>> Start Listed entries

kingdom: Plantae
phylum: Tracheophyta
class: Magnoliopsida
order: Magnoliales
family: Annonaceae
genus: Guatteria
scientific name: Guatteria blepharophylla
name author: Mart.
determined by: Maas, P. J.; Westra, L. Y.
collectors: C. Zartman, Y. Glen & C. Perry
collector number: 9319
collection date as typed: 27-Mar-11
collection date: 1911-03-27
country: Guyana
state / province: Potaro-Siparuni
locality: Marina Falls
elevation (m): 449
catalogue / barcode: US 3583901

>> End Listed entries
>> Start Listed entries

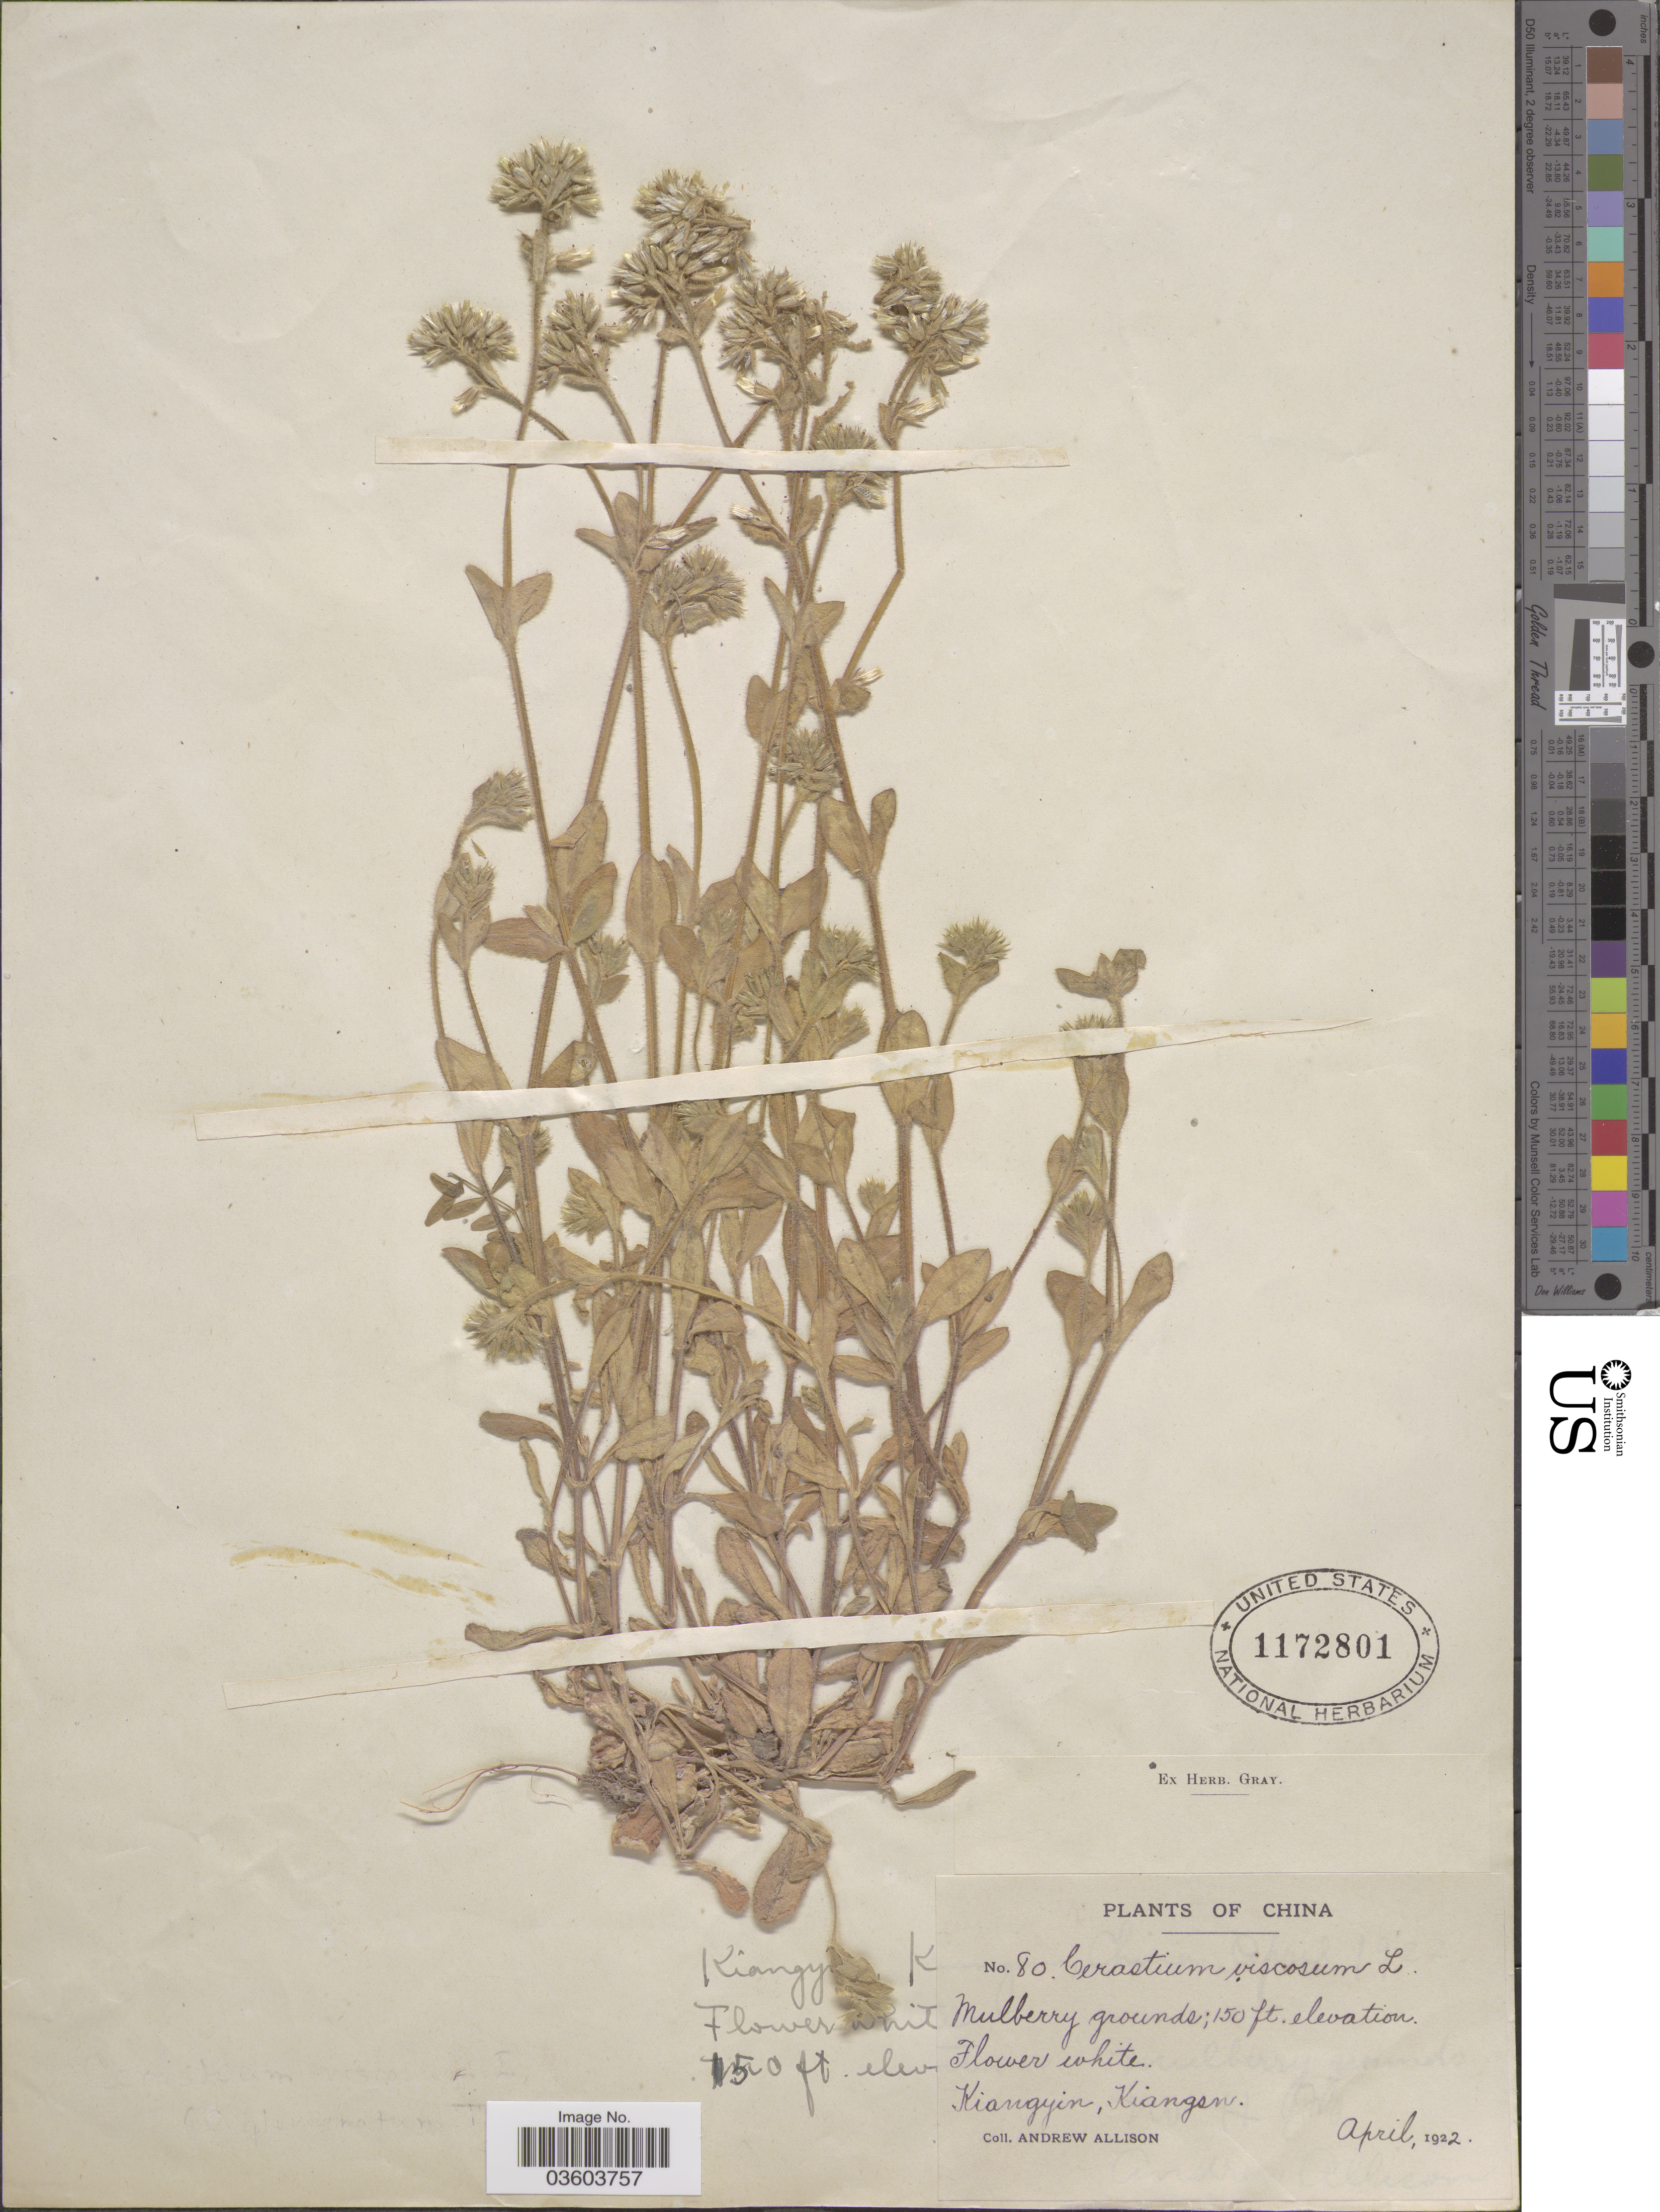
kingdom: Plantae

>> End Listed entries
>> Start Listed entries

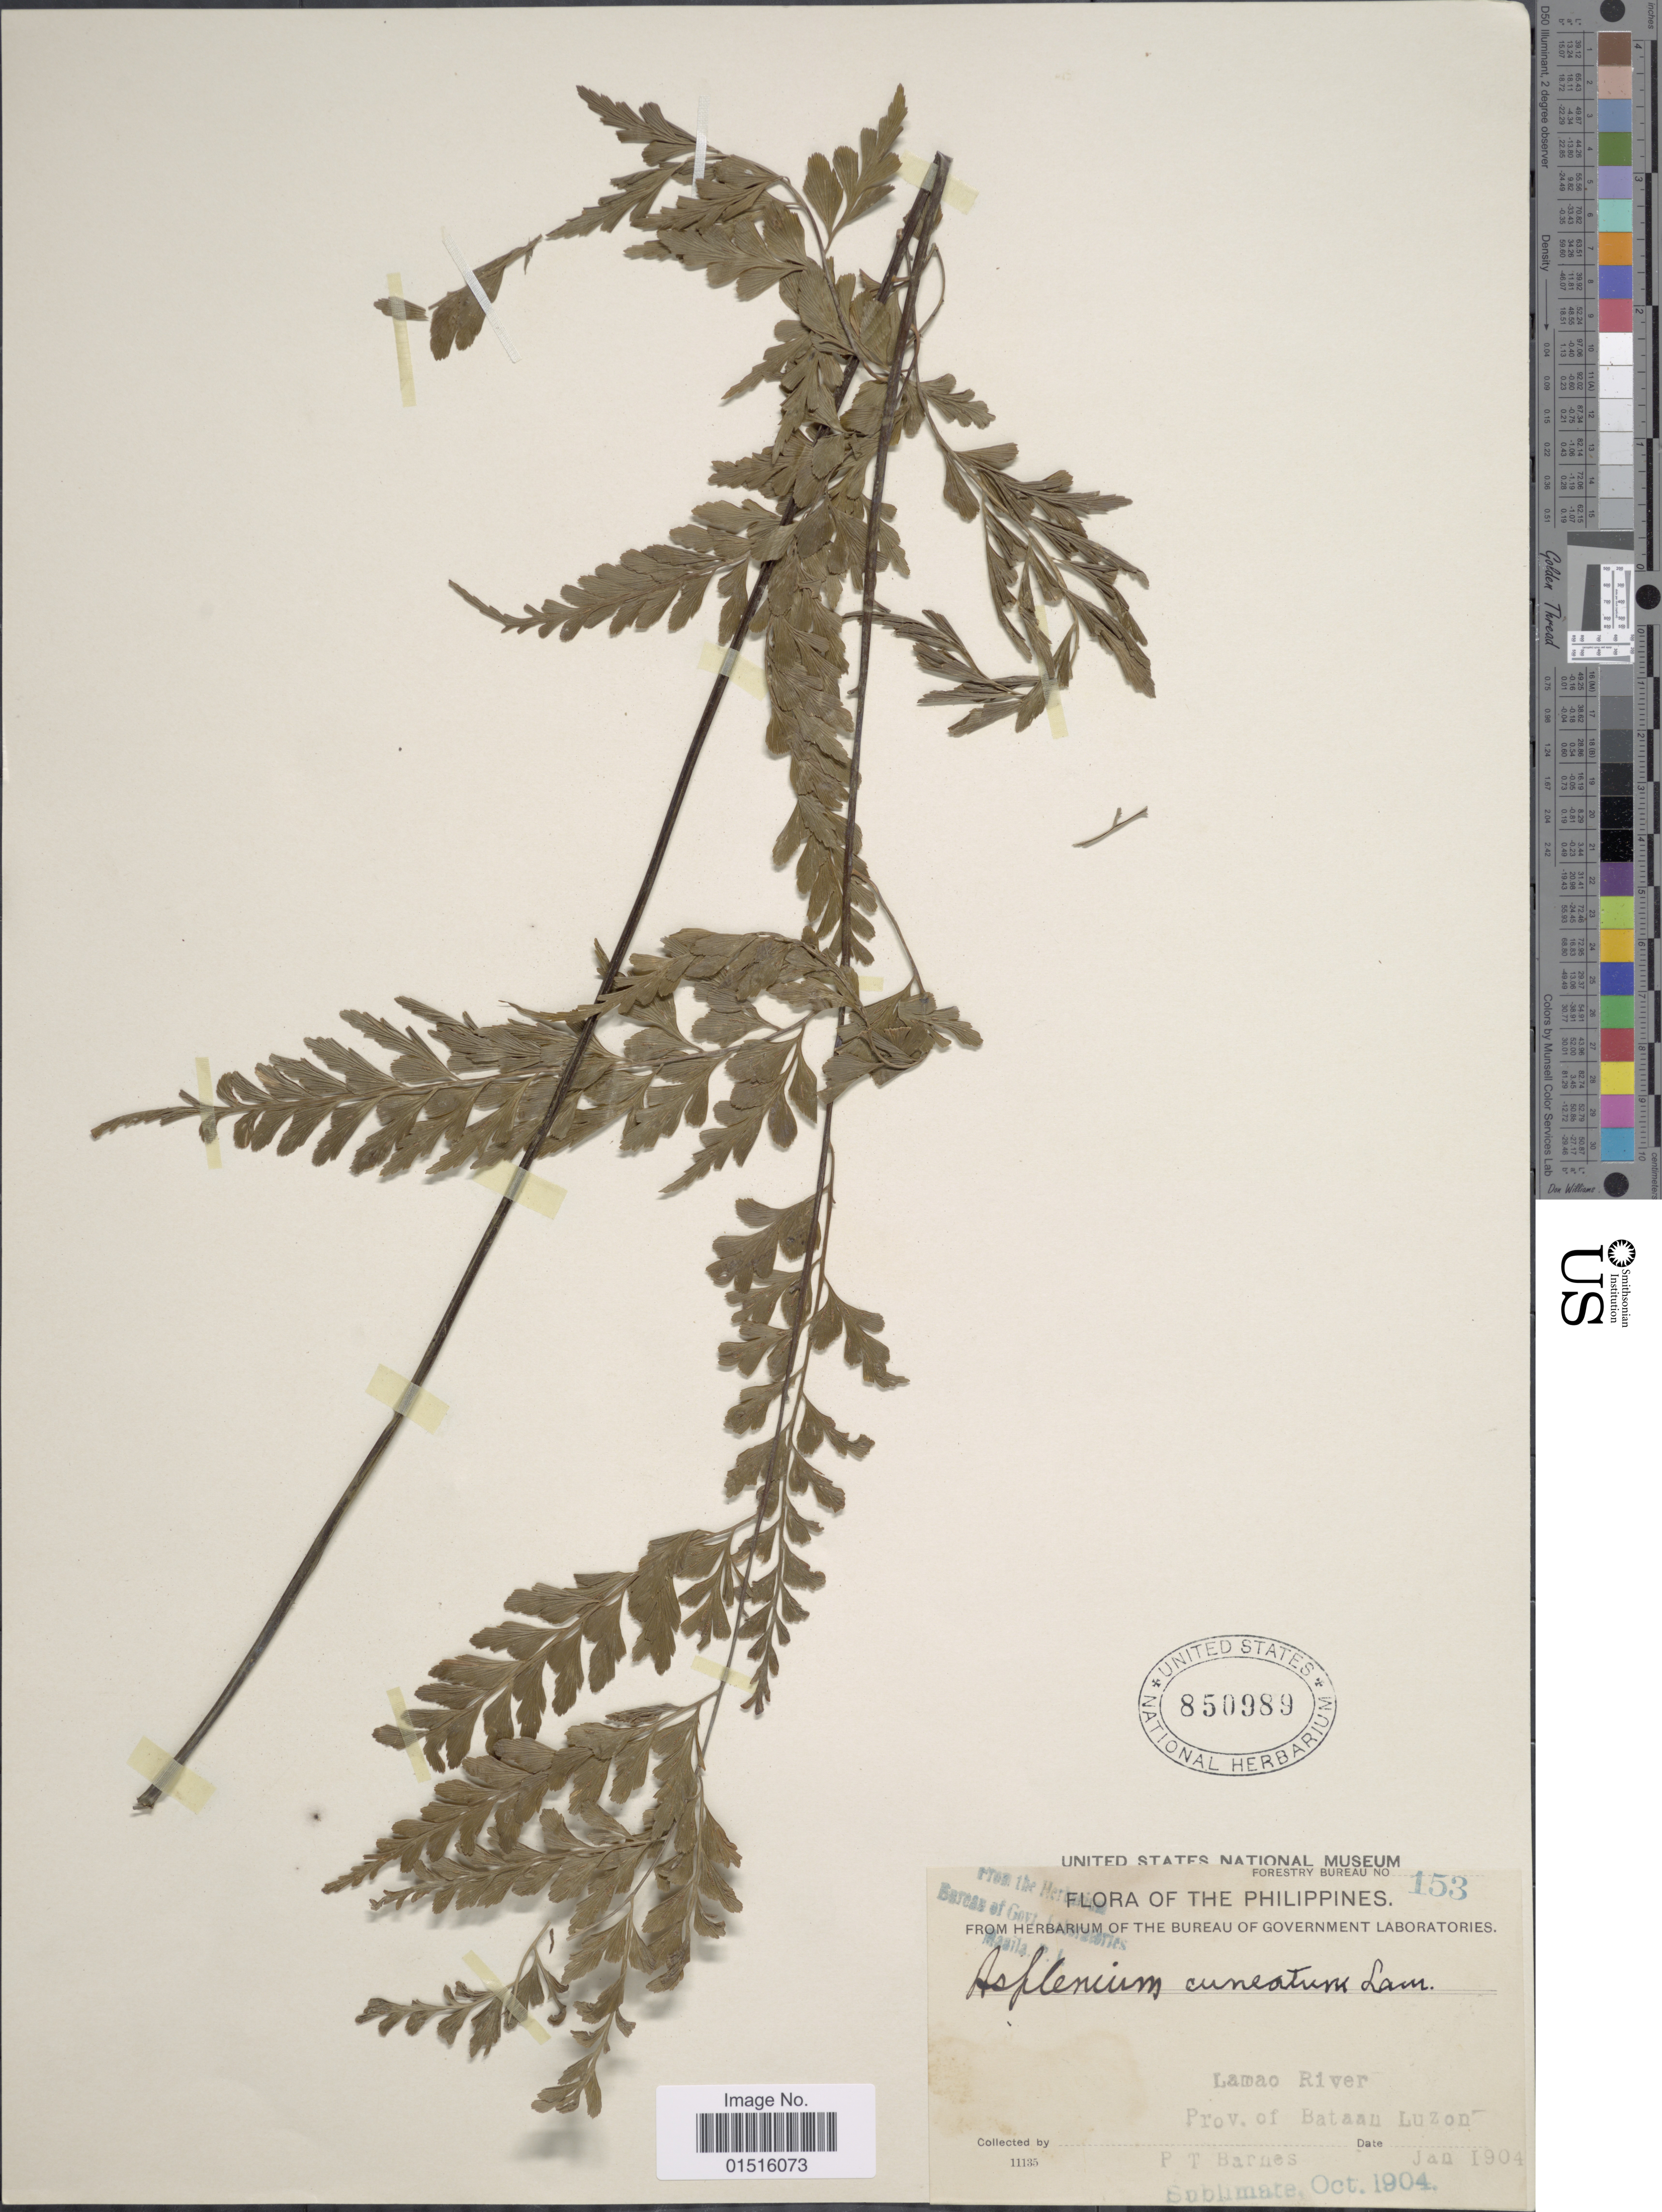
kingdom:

>> End Listed entries

Recast the lines of the listing between the one holding "collectors: C. Zartman, Y. Glen & C. Perry" and the one holding "elevation (m): 449", inclusive, as a Markdown table with columns headed Row and Line, skipping any blank lines.

Solution for this task –
| Row | Line |
|---|---|
| 1 | collectors: C. Zartman, Y. Glen & C. Perry |
| 2 | collector number: 9319 |
| 3 | collection date as typed: 27-Mar-11 |
| 4 | collection date: 1911-03-27 |
| 5 | country: Guyana |
| 6 | state / province: Potaro-Siparuni |
| 7 | locality: Marina Falls |
| 8 | elevation (m): 449 |